PAGE TEXT:
== Segment start ==

Great article. One thing that wasn't pointed out that might be of interest to someone learning about Event Sourcing is that it introduces some challenges if you are to be compliant with GDPR and similar laws. For example, if your event log is immutable, and you use it as an audit log, then by nature you are not ever deleting data. There are solutions to this (for example, crypto-erasure), but it can be non-trivial to implement.
I saw the Akka people talking about this on twitter once, I think they were theorizing that encrypting the data in the log would be sufficient, because then "deleting the key" could be interpreted as the deletion of the record (even though the useless data still exists in the log). But I'm not sure this was ever legally validated?
That is what I was referring to as "crypto-erasure" (also known as "crypto-shredding"). I'm not sure what counts as legally validated, but some have shared concerns that the encryption you use to do this would need to be future-proof against, say, advancements in quantum computing cracking the encryption down the road even after the key has been thrown out.
if the references don't point to actual data, you don't need this.
- minimum 2 parts. a relay (reference hash) and the cold/true storage portion. you can break the reference hash up and reassemble only for secret holders. which brings us to:
- content-based routing
- there are also deterministic vaults for rolling keys
i'm actually not sure in what high-level situation "crypto-erasure" would work in because being able to re-key a reference means you have complete control. so why would you need to erase the "bad" key when you can just switch the reference?
^ both generally use the same concept i described above and solve GDPR "delete" issue. actually, it solves GDPR completely if you can just rely on the DID. "hard delete" is a separate issue, though-- no other way to get around that but to fork/version + replay your store and re-reference anyone who wants to hard delete if you didn't use reference hashes.

== Segment end ==

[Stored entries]
== Segment start ==

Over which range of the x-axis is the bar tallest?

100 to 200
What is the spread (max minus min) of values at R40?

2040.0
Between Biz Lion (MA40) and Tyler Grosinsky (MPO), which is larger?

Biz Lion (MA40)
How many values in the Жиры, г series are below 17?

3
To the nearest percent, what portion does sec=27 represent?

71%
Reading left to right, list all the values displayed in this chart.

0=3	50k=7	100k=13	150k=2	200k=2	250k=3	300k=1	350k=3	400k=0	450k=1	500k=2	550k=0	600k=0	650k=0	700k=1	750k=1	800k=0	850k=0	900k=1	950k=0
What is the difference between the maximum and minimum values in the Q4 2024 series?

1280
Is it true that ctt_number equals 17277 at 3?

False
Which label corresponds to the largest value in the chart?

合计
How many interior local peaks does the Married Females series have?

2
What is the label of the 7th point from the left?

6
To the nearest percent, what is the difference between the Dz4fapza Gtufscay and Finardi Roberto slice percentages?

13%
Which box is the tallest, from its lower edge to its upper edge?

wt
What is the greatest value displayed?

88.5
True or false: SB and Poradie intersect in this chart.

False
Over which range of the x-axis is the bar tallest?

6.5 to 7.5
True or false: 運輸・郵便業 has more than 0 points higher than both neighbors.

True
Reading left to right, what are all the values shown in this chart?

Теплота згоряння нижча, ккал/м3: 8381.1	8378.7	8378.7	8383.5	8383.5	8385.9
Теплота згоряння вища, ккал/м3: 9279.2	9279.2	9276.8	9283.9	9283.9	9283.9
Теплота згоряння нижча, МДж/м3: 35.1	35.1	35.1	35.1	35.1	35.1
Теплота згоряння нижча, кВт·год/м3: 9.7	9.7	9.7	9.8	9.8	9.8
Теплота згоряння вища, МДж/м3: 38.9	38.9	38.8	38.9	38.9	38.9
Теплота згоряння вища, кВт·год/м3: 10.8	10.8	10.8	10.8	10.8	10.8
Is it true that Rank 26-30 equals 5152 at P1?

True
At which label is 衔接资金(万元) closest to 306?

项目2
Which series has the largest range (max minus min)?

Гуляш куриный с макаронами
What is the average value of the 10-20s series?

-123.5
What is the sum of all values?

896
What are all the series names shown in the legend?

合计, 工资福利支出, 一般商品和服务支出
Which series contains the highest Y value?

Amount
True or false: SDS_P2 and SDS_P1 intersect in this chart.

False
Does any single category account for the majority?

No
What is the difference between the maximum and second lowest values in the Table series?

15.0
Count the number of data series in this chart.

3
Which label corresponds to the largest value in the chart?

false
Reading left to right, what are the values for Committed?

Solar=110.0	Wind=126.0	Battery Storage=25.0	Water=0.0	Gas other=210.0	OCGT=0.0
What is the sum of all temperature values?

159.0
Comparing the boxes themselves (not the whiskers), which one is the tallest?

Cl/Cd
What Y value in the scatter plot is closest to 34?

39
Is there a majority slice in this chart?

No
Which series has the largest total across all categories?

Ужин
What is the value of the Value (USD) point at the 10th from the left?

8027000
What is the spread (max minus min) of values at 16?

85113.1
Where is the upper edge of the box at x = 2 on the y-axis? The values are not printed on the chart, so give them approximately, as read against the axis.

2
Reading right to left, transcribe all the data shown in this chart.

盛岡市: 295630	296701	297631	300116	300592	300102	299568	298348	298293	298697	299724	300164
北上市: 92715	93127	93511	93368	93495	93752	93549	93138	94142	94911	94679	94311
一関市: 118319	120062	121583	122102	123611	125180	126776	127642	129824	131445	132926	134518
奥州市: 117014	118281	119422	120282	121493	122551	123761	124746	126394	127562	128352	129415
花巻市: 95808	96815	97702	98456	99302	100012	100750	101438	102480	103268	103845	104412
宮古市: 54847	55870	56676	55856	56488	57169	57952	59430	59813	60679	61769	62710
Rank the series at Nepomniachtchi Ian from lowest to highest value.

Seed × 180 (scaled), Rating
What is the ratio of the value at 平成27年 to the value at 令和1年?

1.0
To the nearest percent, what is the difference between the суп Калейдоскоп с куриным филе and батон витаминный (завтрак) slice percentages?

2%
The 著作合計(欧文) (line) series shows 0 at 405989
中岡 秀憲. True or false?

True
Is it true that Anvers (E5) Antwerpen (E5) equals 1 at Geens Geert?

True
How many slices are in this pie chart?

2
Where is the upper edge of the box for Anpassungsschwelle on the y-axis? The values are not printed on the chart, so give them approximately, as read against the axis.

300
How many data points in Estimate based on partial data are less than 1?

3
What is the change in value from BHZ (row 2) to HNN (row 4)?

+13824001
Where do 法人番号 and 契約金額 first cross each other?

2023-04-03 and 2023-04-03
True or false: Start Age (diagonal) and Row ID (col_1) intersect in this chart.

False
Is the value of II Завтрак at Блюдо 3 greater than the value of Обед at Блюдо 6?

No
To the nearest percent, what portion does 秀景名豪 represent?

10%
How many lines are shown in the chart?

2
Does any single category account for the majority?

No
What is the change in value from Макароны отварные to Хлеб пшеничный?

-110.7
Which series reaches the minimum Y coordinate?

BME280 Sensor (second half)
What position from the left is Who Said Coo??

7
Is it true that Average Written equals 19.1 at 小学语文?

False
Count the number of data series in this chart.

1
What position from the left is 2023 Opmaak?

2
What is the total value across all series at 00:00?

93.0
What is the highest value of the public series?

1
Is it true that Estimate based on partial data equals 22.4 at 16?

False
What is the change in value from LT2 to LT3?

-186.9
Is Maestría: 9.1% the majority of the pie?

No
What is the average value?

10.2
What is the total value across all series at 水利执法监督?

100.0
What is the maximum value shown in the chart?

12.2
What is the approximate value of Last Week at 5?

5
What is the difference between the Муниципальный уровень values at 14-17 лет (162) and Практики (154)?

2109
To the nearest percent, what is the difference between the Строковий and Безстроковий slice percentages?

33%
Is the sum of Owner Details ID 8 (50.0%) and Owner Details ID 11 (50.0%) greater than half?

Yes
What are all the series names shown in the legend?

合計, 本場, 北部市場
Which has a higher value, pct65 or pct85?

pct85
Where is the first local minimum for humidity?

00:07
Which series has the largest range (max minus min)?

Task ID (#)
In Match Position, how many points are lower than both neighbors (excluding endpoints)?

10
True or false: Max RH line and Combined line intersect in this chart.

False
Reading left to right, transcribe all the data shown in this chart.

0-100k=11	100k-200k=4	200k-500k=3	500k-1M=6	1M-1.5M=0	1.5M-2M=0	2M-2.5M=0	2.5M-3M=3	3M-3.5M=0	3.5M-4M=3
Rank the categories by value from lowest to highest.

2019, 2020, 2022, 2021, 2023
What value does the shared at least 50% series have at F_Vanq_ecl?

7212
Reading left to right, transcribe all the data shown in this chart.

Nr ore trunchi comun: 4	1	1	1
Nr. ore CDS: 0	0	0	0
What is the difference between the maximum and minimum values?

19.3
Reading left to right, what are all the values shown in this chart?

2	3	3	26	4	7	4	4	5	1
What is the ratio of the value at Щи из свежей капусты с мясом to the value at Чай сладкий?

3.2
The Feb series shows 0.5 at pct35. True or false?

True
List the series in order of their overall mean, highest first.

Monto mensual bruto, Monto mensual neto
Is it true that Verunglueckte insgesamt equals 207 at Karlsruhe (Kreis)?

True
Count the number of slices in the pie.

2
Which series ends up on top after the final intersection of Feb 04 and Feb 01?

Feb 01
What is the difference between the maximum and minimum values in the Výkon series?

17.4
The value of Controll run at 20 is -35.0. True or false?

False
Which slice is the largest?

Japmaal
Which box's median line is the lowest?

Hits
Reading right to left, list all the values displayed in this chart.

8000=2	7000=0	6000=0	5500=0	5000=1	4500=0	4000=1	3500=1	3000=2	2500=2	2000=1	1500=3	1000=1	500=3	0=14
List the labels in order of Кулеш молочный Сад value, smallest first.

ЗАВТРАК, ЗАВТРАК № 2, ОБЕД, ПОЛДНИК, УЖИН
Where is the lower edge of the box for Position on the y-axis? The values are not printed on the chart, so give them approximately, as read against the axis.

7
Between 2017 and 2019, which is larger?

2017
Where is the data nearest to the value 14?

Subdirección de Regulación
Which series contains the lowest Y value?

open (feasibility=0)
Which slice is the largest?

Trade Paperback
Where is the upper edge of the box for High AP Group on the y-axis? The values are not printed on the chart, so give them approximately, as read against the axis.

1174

== Segment end ==

PROBLEM SET:
• 1. In the event sourcing thread, what other name is given for crypto-erasure?
• 2. Condense the paragraph of the event sourcing thread that begins "Great article." into a short list of its main points.

SOLUTIONS PER TASK:
• 1. Crypto-shredding.

• 2.
- Event Sourcing can make it harder to comply with GDPR and similar laws.
- An immutable event log used as an audit log means data is never deleted.
- Solutions such as crypto-erasure exist, but they can be non-trivial to implement.